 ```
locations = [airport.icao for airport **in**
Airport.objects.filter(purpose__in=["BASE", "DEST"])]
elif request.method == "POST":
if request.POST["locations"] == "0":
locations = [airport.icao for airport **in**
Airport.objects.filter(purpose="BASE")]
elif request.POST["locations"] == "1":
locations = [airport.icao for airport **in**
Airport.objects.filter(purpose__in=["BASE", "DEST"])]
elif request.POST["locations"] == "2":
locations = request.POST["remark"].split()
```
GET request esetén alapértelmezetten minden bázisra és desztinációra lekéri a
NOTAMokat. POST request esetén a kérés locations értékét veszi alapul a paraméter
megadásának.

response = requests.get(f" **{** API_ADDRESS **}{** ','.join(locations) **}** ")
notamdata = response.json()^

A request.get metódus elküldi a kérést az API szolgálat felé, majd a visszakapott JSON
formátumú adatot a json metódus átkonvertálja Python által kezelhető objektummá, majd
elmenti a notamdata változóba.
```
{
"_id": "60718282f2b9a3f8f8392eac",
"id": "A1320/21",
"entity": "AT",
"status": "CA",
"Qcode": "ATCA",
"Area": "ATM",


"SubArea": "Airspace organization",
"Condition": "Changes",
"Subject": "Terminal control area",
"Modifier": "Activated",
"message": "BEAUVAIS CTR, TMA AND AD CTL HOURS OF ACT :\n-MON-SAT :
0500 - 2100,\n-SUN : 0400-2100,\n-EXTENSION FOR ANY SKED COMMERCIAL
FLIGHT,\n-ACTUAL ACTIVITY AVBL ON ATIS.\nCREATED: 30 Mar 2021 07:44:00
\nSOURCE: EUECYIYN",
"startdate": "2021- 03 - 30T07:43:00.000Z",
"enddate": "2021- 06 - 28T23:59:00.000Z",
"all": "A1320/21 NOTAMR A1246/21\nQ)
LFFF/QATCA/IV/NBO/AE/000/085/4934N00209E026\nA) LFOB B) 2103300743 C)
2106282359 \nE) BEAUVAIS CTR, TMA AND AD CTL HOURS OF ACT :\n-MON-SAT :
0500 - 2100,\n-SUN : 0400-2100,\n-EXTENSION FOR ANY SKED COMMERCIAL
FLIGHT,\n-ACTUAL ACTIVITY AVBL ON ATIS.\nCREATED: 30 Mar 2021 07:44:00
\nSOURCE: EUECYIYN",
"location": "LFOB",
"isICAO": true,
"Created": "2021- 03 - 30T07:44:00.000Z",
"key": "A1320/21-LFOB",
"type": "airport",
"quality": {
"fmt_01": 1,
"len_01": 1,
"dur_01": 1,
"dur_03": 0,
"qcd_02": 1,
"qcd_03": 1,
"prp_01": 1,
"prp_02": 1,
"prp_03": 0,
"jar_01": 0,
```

WHAT YOU HAVE TO DO => Give the number of lines in the data that include the string "esetén", please, and nothing else.

ANSWER SECTION => 2